Echols grew up “dirt poor” with his mom, sister and abusive stepfather.

We lived in a shack for 30 dollars a month. No running water or electricity. Jack Echols was the first man to pay attention to my mother after my father left. Most of his teeth were missing. He pinched me until I turned purple, bent my fingers backward, and twisted my ankles. His excuse was that he was trying to “toughen me up.”

Turning as a teen to heavy metal, long hair and trench coats, Echols stood out in conservative West Memphis. After his arrest at 17 for trespassing while running away with his girlfriend, he met Jerry Driver, a police department employee who worked with juveniles, who became convinced. based on Echols’s appearance, that he belonged to a Satanic cult. The charges were later dropped but Driver continued to harass him.

Once he showed up at the front door. “I’m here to arrest you,” Driver wheezed. This was quite a shock, as the only crime I had committed was not being in school. I was put in chains and shackles like a convict, then left in jail for a few weeks.

On May 5, 1993, Stevie Branch, Michael Moore and Christopher Byers were murdered in West Memphis. Immediately police homed in on Echols, his friend Jason Baldwin and their acquaintance Jessie Miskelley; all three were found guilty, but only Echols was sentenced to death. Prison life was hell.

One night two guards handcuffed me and took me to the warden’s office. One held me up by the hair as the warden choked me. One of the guards kept punching me in the stomach while asking, “Are you going to tell anyone about this? Are you?”

[Another thing] you never get used to is that one day a man is there, the next he’s [been executed]. Insanity is rampant on Death Row.

In February 1996 Echols received a letter from Lorri Davis, a New York landscape architect moved by his plight after seeing an HBO documentary on his case.
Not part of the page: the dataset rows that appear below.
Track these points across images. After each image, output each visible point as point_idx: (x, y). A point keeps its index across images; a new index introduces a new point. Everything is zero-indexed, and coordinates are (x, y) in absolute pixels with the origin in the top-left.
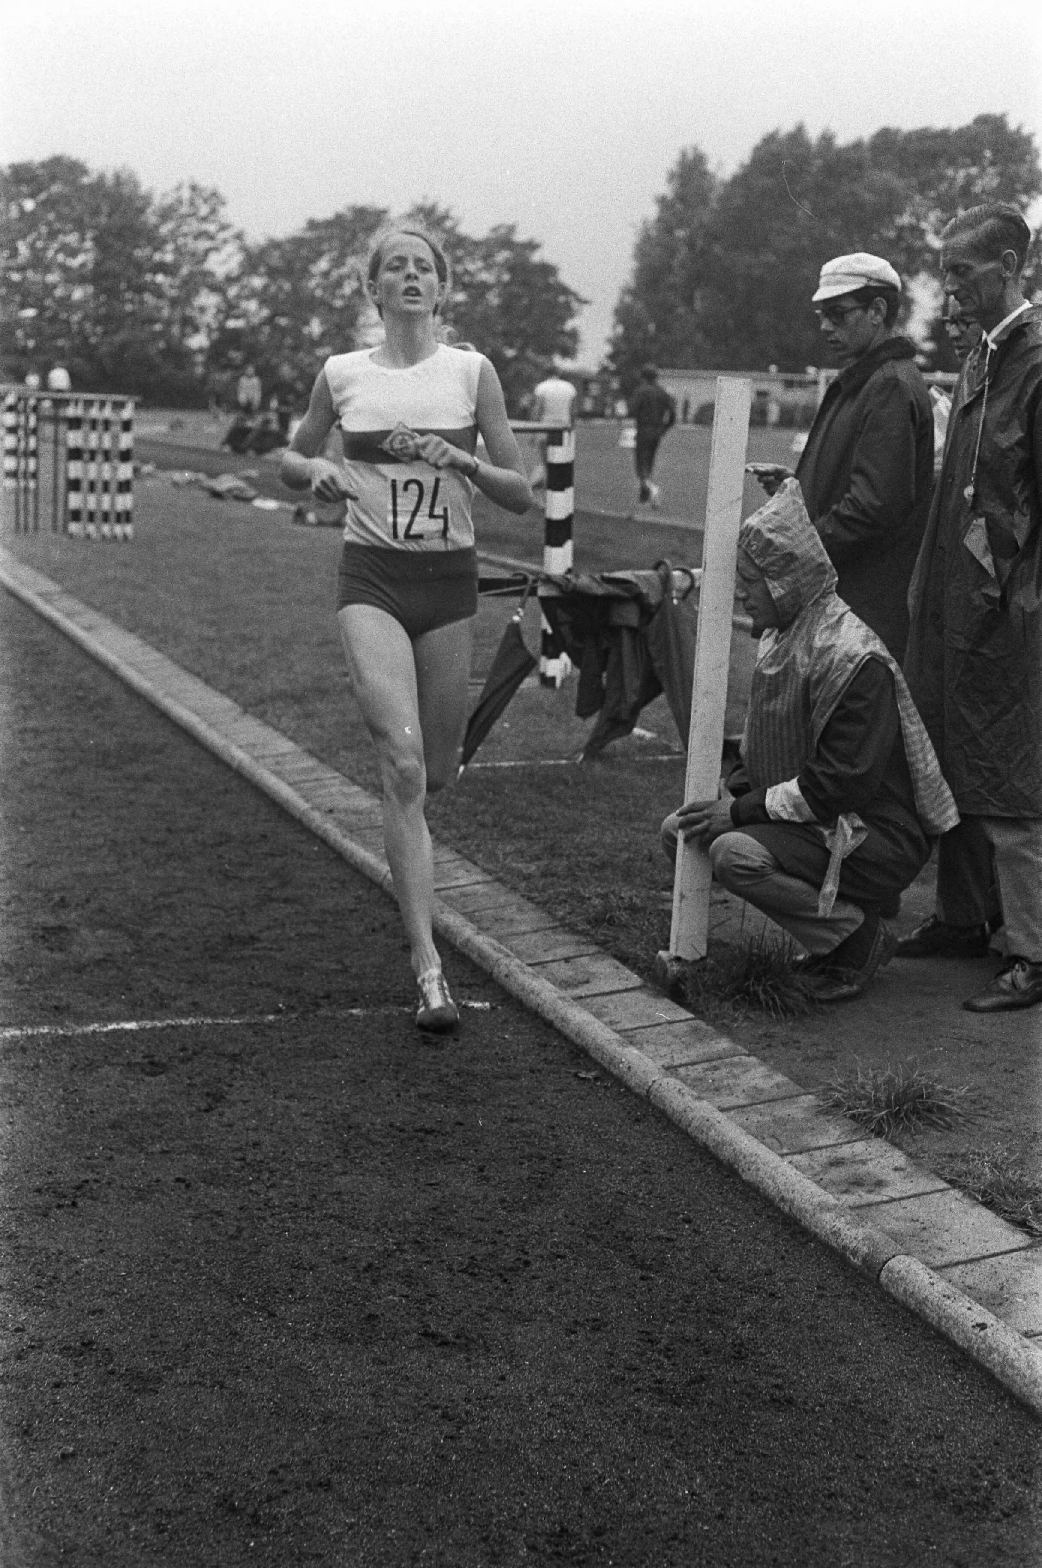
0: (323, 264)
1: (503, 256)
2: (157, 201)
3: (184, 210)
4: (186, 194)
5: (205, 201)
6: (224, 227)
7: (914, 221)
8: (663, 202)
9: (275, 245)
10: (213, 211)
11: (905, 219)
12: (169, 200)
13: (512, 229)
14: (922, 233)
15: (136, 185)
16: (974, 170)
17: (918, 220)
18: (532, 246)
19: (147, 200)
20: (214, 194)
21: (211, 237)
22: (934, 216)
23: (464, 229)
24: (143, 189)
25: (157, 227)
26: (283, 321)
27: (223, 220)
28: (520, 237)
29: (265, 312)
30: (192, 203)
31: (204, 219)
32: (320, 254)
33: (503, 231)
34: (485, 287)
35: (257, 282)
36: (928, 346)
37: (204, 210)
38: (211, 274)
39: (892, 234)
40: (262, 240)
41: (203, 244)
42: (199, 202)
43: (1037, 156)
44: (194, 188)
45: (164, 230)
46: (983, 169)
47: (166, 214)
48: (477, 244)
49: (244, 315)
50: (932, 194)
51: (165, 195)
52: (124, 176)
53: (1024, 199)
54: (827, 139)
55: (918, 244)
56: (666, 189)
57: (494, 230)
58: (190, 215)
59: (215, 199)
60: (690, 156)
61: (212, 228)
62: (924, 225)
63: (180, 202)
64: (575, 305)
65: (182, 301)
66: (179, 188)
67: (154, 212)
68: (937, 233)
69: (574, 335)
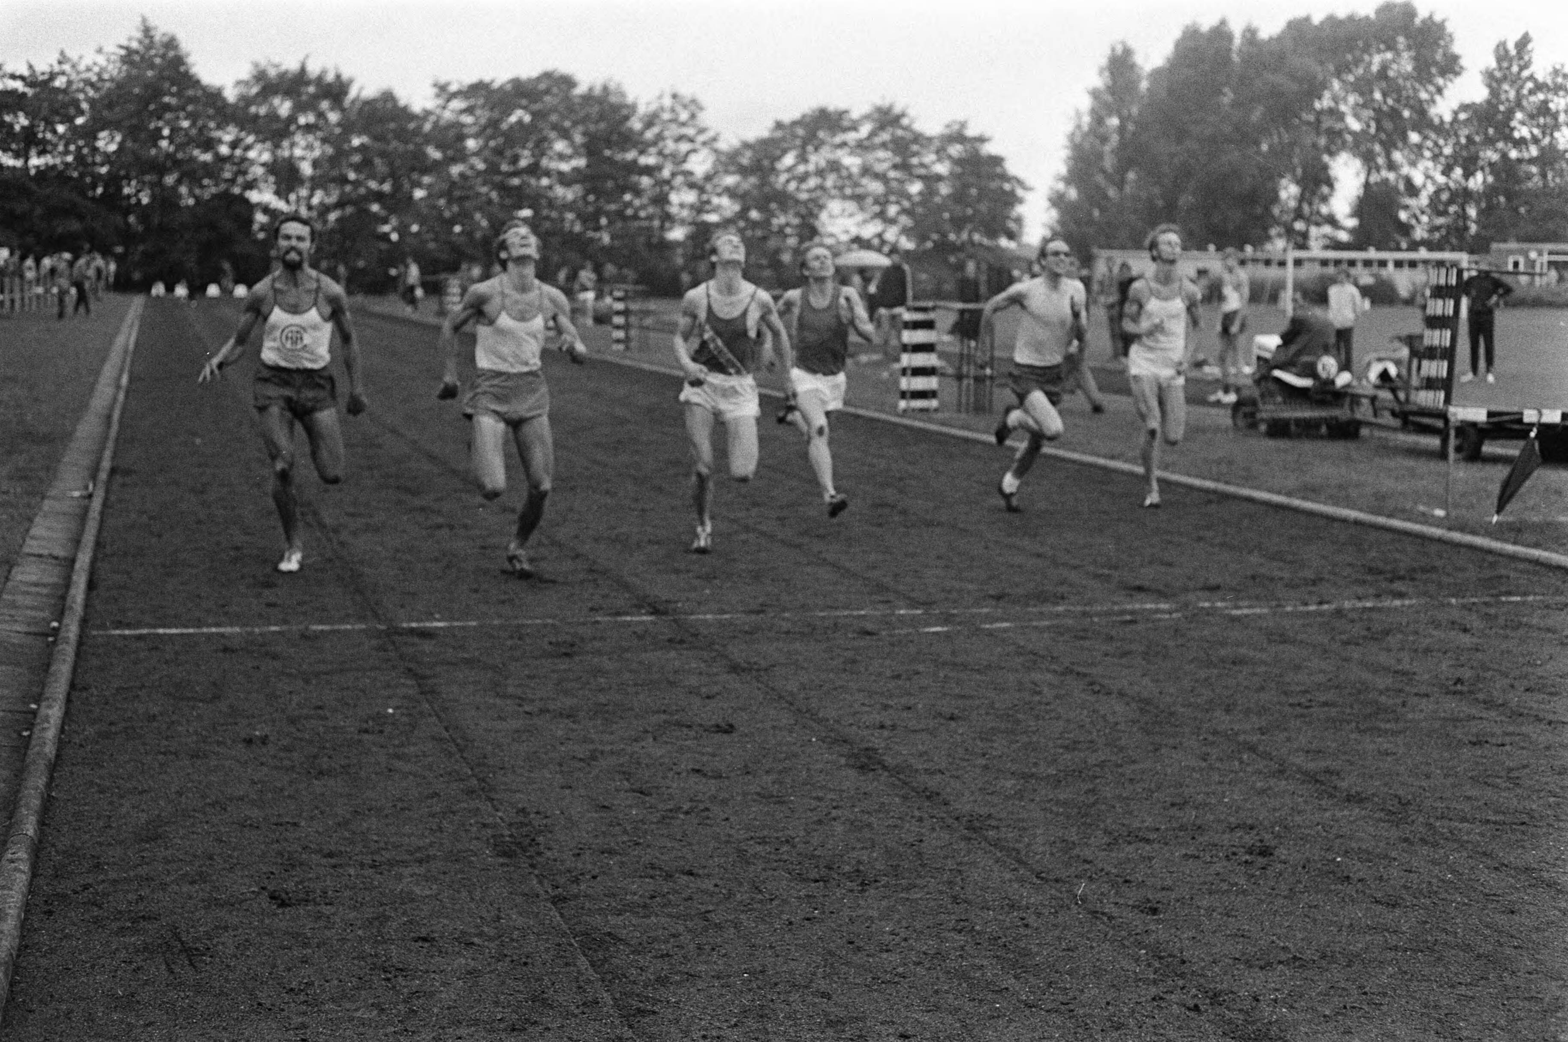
0: (789, 160)
1: (955, 150)
2: (642, 110)
3: (666, 116)
4: (667, 102)
5: (685, 107)
6: (702, 131)
7: (1332, 104)
8: (1095, 94)
9: (746, 145)
10: (693, 116)
11: (1325, 102)
12: (653, 107)
13: (963, 125)
14: (1341, 117)
15: (623, 95)
16: (1389, 55)
17: (1337, 103)
18: (982, 140)
19: (633, 108)
20: (693, 101)
21: (691, 140)
22: (1352, 99)
23: (918, 127)
24: (630, 99)
25: (642, 133)
26: (754, 214)
27: (703, 125)
28: (970, 132)
29: (737, 208)
30: (673, 110)
31: (683, 124)
32: (785, 152)
33: (956, 127)
34: (939, 178)
35: (730, 180)
36: (1352, 223)
37: (684, 116)
38: (690, 173)
39: (1311, 118)
40: (735, 143)
41: (684, 147)
42: (679, 108)
43: (1452, 41)
44: (675, 96)
45: (649, 135)
46: (1398, 53)
47: (650, 121)
48: (930, 139)
49: (717, 209)
50: (1351, 78)
51: (648, 104)
52: (612, 86)
53: (1440, 81)
54: (1250, 34)
55: (1338, 126)
56: (1098, 82)
57: (948, 126)
58: (671, 121)
59: (694, 106)
60: (1119, 50)
61: (690, 131)
62: (1343, 108)
63: (662, 109)
64: (1020, 192)
65: (661, 200)
66: (660, 97)
67: (641, 120)
68: (1357, 116)
69: (1019, 220)
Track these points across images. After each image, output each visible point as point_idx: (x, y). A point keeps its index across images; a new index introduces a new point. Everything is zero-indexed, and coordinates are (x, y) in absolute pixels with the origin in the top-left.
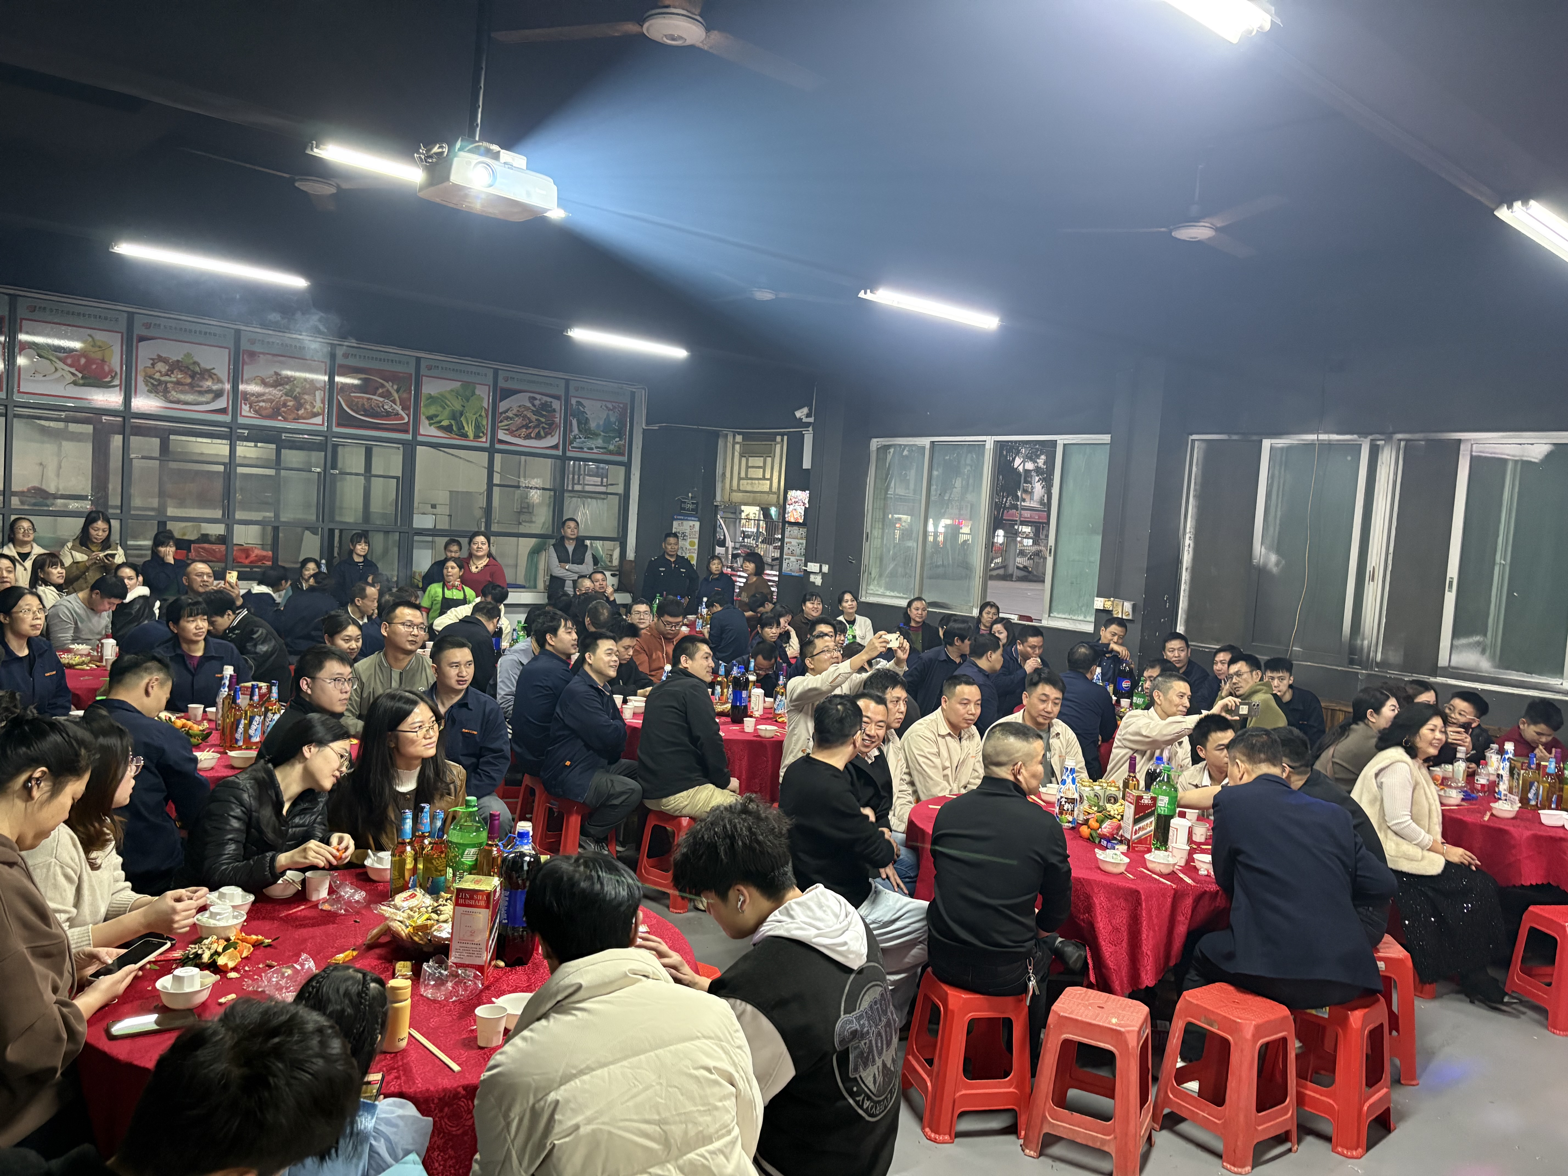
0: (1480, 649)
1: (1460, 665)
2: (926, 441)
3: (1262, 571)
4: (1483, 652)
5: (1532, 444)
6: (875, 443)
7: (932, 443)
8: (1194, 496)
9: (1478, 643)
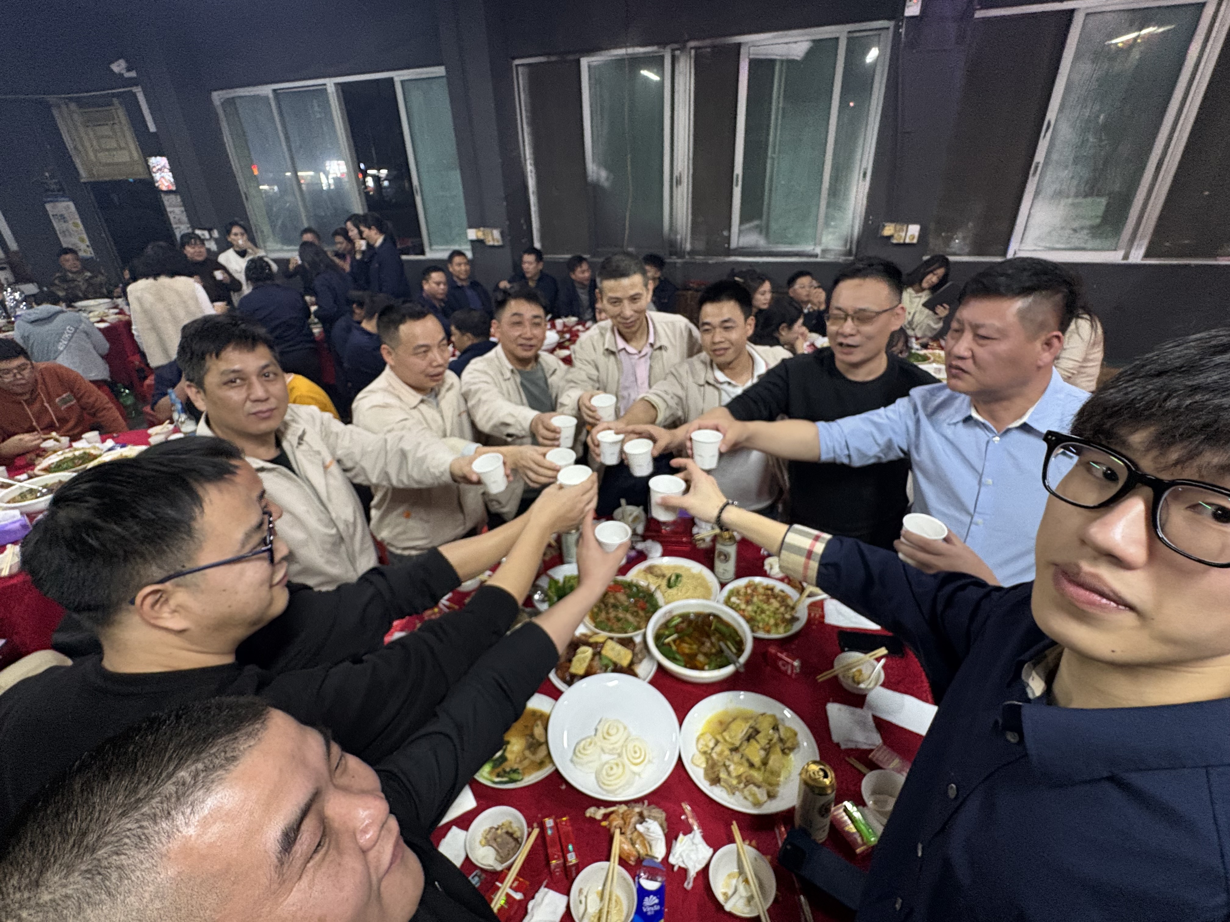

In trading letters, they fell in love. I knew I was in love with Lorri when I started to wake up in the middle of the night cursing her for making me feel the way she did. Without her, I would have died. We weren’t able to touch each other until December 1999, when we were married.

Daily meditation helped him as well, but by summer 2011 Echols’s health was failing, and he was struggling to stay sane. Then came the call: His attorneys had finally struck a deal that would allow him to go free.

People keep asking me what I was thinking the day I walked out of prison. The answer is nothing. I wasn’t thinking of anything at all, much like the day I walked into prison. The trauma was just too great. My 18-year-old son Seth [from a prior relationship] and I are slowly trying to bond. We don’t know each other, but we’re learning. When we talk on the phone, I have the entirely new and foreign feeling of being a father.

These days, I try to look forward. I’m tired of looking back. Ultimately, I know that freedom isn’t enough. The only way all three of us will be able to live the rest of our lives is by being exonerated. The person or persons who murdered those three children, and who put me on Death Row for eighteen years, need to be found and brought to justice.